The Norrie Case and the Australian High Court
The High Court of Australia occasionally surprises, and while it lacks the political and social ballast of its peers in other countries – the US Supreme Court, for instance – it demonstrated on Wednesday how it can give certain policies a push. According to their honours on the bench, the Births, Deaths and Marriages Registration Act 1995 (NSW) permits the Registrar to designate a person sex as “non-specific”.
The Registrar was obviously stumbling in the dark over the process, having initially issued the applicant, Norrie May-Welby, a “not specified” status on her Change of Sex certificate and Change of Name certificate. Had it been left at that, the press vultures, and the legal eagles, would have kept quiet. Instead, the Registrar, in what can only be described as habitual bureaucratic response, decided to alter the wording after declaring that the Chang of Sex certificate was invalid. The change of Notice certificate noted Norrie’s name as “not stated”.
Norrie was born in Scotland with male organs. In 1989, he undertook to have “a sex affirmation procedure” which did not, in the court’s words “resolve her sexual ambiguity.” Such a process, the judges noted, was defined by purpose, not outcome. It need not, for the purposes of legislation, had to have been “successful”.
In NSW Registrar of Births, Deaths and Marriages and Norrie  HCA 11, it was clear that the bureaucrats had misread the signs. Keep it simple, they thought, while ignoring the fact that the Act in question did allow for an ambiguity to exist over sex. There are categories. Follow them. Most importantly, they misread the fact that the High Court would so unanimously come down on the side of a broad reading which accepted the unsurprising fact that, “Not all human beings can be classified by sex as either male or female.”
The law on that score did not prove progressive so much as prosaic. “The act itself recognises that a person may be other than male or female and therefore may be taken to permit the registration sought, as ‘non-specific’.” A Registrar’s power was held to be broader than the simple binary of man and woman.

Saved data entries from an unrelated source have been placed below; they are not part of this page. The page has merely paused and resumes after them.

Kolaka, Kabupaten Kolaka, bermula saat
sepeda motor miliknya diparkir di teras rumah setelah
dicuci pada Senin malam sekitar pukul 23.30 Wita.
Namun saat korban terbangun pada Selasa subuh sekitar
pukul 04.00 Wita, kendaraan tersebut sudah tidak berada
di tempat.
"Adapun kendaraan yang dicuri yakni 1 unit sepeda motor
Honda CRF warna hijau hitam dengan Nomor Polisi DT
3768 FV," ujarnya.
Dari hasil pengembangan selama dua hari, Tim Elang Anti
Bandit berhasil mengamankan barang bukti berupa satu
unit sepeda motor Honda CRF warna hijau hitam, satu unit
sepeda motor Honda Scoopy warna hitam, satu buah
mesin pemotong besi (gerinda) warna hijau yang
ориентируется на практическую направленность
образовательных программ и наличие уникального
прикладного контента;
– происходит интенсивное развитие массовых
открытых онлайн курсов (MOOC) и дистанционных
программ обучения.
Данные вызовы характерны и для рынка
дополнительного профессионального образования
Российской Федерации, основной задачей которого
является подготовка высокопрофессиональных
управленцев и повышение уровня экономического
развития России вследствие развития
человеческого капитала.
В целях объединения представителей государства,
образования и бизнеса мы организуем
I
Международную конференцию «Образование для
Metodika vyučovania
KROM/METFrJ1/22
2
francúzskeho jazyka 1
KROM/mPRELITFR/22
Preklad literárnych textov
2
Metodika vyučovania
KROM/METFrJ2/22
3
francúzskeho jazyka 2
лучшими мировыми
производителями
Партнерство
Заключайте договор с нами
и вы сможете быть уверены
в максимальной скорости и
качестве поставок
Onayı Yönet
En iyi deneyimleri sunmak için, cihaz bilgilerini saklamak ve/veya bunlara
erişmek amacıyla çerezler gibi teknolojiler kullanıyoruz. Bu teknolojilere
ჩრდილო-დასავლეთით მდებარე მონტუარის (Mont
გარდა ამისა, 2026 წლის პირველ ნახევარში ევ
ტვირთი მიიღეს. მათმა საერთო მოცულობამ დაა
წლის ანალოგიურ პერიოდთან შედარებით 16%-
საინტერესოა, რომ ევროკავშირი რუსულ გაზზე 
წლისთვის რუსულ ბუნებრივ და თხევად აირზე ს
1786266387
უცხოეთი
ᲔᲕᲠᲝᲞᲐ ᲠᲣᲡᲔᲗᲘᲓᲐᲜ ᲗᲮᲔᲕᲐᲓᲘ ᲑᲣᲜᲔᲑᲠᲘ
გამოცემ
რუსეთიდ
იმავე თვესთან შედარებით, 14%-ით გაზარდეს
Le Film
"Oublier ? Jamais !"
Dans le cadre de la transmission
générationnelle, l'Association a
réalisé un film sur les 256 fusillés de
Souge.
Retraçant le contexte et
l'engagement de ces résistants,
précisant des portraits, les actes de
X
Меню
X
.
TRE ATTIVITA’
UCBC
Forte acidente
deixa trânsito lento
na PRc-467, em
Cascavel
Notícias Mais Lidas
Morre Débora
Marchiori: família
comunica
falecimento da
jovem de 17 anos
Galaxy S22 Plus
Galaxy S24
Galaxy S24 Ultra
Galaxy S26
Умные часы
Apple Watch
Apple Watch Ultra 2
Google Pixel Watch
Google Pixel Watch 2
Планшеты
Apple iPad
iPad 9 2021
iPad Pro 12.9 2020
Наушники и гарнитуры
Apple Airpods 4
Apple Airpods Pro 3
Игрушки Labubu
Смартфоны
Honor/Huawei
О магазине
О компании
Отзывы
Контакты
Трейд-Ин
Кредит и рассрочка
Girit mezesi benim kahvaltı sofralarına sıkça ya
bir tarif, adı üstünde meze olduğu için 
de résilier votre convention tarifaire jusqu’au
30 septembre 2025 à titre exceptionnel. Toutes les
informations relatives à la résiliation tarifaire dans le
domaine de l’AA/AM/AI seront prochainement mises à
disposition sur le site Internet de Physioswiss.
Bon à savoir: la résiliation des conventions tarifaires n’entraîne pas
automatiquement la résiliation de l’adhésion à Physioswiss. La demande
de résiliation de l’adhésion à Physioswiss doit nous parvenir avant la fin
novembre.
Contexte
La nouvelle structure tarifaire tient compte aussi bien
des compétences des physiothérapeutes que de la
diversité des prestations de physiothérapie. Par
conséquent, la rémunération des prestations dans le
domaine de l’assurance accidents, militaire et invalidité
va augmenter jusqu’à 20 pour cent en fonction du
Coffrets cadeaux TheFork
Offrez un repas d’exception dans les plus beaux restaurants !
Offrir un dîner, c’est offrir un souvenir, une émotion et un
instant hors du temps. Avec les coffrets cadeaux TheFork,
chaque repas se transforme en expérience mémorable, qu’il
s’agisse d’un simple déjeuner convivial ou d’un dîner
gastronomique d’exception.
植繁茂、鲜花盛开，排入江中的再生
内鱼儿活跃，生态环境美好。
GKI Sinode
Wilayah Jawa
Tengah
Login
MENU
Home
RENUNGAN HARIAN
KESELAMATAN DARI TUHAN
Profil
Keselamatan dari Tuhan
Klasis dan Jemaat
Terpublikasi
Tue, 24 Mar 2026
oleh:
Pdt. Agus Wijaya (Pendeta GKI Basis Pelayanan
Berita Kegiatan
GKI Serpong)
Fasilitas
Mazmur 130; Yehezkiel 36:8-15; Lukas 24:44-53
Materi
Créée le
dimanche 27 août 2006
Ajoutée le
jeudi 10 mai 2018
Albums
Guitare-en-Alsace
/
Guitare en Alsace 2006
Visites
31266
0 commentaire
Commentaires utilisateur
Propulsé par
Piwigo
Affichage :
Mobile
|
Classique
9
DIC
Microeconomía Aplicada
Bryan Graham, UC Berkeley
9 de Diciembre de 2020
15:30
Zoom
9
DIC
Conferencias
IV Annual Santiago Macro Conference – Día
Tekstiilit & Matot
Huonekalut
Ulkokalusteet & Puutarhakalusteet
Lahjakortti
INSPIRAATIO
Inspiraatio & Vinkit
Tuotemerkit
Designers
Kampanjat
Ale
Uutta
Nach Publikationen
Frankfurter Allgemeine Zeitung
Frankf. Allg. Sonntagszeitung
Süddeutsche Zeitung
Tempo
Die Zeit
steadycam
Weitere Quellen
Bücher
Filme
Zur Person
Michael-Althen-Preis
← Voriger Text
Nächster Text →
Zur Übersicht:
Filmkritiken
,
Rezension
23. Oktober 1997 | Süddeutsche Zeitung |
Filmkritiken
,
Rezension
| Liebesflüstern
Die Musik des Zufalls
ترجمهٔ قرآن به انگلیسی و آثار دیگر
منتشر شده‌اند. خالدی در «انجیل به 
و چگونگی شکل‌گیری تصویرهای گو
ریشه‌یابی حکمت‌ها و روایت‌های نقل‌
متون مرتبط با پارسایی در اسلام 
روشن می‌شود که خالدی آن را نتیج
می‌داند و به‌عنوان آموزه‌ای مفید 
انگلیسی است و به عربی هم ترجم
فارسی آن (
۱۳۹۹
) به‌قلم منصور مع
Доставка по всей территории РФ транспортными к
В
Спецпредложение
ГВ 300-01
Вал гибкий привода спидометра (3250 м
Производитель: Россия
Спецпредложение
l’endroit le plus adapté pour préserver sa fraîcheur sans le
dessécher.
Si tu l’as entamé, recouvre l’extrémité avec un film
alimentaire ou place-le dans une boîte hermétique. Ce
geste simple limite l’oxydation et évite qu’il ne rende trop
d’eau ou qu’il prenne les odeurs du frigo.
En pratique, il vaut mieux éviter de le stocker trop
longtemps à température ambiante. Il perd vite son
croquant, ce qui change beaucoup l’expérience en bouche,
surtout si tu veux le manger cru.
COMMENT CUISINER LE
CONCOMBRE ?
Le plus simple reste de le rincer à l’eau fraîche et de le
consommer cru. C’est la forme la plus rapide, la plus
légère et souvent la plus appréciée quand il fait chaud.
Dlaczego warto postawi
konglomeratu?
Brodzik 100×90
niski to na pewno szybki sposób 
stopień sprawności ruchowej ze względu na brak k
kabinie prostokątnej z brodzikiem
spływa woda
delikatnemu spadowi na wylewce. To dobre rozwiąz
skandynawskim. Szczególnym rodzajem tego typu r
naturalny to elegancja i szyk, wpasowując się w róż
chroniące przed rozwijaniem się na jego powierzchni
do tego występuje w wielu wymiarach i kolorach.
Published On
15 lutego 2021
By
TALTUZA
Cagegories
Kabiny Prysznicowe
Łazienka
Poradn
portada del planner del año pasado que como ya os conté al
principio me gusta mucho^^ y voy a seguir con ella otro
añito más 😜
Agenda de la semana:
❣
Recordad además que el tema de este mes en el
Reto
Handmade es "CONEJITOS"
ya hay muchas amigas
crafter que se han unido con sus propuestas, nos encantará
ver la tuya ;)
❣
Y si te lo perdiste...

Within Australia, the Australian Capital Territory recognised a third category of gender, while Australian passports have moved into the realm of gender neutrality without having surgery as proof of a sex change. (The classification allowed on the latter is “indeterminate”.)
Naturally, such categories – between sex and gender – get conflated. One is born with a sex but one’s identity is a matter of gender. While the distinction can be artificial, it can also be useful. Referring to gender may be the more fundamental point, since one’s organs do not necessary dictate one’s identity. How complex this can be is well illustrated in a solid collection of essays Third Sex, Third Gender, edited by Gilbert Herdt. Sexual and gendered bodies over history have found variety, contradiction and power over a range of cultures, be it Byzantium’s powerful eunuchs or biological females who lived in Serbo-Croatian culture as “social men”, much of it to do with substitutes for male heirs.
Other countries do accept the third sex, or gender, as an official category. Germany and Nepal are examples, though again, the language used can conflate gender and sex. The Nepalese case is striking, largely because it shows that matters of the third sex are not confined to a debate about “First World” privileges. Bangladesh and Pakistan similarly allow for a third gender to be used in some government documentation. India, more narrowly, does the same.
Defining a sex is not merely a quibble of identity, the luxury afforded to some as to what they are or what they think they are. A sex can be definitive in the sense of state bureaucracy. It brings into existence a legal being in terms of the purchasing of property, insurance, the acceptance of employment or applying for a passport.
As Australian Senator Louise Pratt explained after changes made to Australian rules on sex in applying for a passport, such matters can be “very distressing, highly inconvenient and frankly sometimes dangerous.”
For all of those moves, states can strive to draft laws on the third gender yet fail to patch the gaps and alleviate the inequities. Germany provides an instance of that. Its third-gender law does not have a noisy following. When introduced in 2013, it became clear that facilitating the procedure of leaving the box empty did not facilitate the outcome of rights and entitlements. Third-sex children, for instance, might be designated as such, but they were hardly going to be given the same services, notably in terms of health insurance. Much remains to be done beyond the matter of pure procedure.